Davutoğlu, Gelecek Partisi’nin ‘Güçlendirilmiş Parlamenter Sistem’ modelini açıkladığı toplantıda Berat Albayrak’ın istifasına değindi.
‘Güçlendirilmiş Parlamenter Sistem’ modelini açıklayan Davutoğlu, Albayrak’ın istifası için “Dün gece hem devlet teamüllerimiz, hem demokrasimiz, hem basın özgürlüğümüz hem de ülkemizin eğitim kalitesi açısından ciddi bir hüzün ve hicap duydum” dedi.
Hazine ve Maliye Bakanı Berat Albayrak’ın istifa kararını değerlendiren Davutoğlu, istifa metninin okuduğunda önce gözlerine inanmadığını, bu kadar kötü Türkçe ile yazılmış bir metinden hicap duyduğunu söyledi.
Davutoğlu, istifa eden Bakan Albayrak’ı Erdoğan’ın sözleriyle de eleştirdi, “Türkiye Cumhuriyeti bir aşiret devleti de değildir, kabile devleti değildir. İstifanın muhatabı önce üst makamlardır, sonra kamuoyudur” dedi.
Davutoğlu, Bakan Albayrak’ın haberini saatlerce vermeyen medyaya da tepki gösterdi, “Basın, basın olduğunu iddia ediyorsa artık hangi baskıyla karşı karşıya kalacaklarından bağımsız olarak görevlerini yapsınlar. Bütün dünya basını bundan bahsederken, basınımız sessizse artık iki elinizi başınızın arasına alın” ifadelerini kullandı.
“Türkiye bir ailenin kaderine bağlanamaz” diyen Davutoğlu, devlet kademelerinde yaygınlaşan nepotizmi bir kez daha sert sözlerle eleştirdi: “Bina devlet binasıysa, o devlet binasını düşünecek olan devlet adamlarının ailelerini o binaya sokmaması lazım. Yoksa devleti düşünemezler.
Davutoğlu “Milletimiz, Ankara’da yaşanan bu aile içi gerilimlerin devlet sistemini nasıl çökerttiğini görüyor, yolsuzlukların, yoksulluğun ne ölçüye vardığını görüyor” dedi.
“Dün gece hem devlet teamüllerimiz, hem demokrasimiz, hem basın özgürlüğümüz hem de ülkemizin eğitim kalitesi açısından ciddi bir hüzün ve hicap duydum.
Metni aldığımda bu gerçek olmaz dedim.

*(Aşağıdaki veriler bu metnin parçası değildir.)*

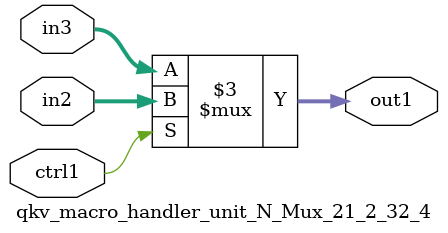
<source format=v>

`timescale 1ps / 1ps


module qkv_macro_handler_unit_N_Mux_21_2_32_4( in3, in2, ctrl1, out1 );

    input [20:0] in3;
    input [20:0] in2;
    input ctrl1;
    output [20:0] out1;
    reg [20:0] out1;

    
    // rtl_process:qkv_macro_handler_unit_N_Mux_21_2_32_4/qkv_macro_handler_unit_N_Mux_21_2_32_4_thread_1
    always @*
      begin : qkv_macro_handler_unit_N_Mux_21_2_32_4_thread_1
        case (ctrl1) 
          1'b1: 
            begin
              out1 = in2;
            end
          default: 
            begin
              out1 = in3;
            end
        endcase
      end

endmodule



</source>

Böyle bir istifa olmayacağından değil. Sayın Hazine ve Maliye Bakanı, Sayın Cumhurbaşkanı’na saygısı dolayısıyla bunu yapmayacağından değil. Türkiye Cumhuriyetinde bakanlık makamına gelmiş birisinin böyle kötü bir Türkçe kullanmasına inanamadığım için. Bu Türkçe ile bırakın bakanlık idare etmeyi, herhangi bir küçük kurum bile yönetilemez. Dün yaşananlar Cumhurbaşkanlığı Hükümet Sistemi’nin bütün hastalıklarını bir gecede, bütün semptomlarını belirtilerini ortaya koymuştur.
Bir bakanın muhatabından habersiz olarak istifa etmesi, bu istifayı da mertçe halkın önünde görünerek yapmaması ve sosyal medya üzerinden her türlü dedikoduya açık bir şekilde yapmış olması, devlet geleneğimiz açısından hicap vericidir.
Türkiye Cumhuriyeti kimsenin şahsi mülkü değildir. Hiçbir ailenin de iç ilişkilerine de kaderine bağlayamaz. Onlar bilmiyorsa biz Gelecek Partisi olarak onlara adım adım onlara öğretmeye, halka da göstermeye devam edeceğiz.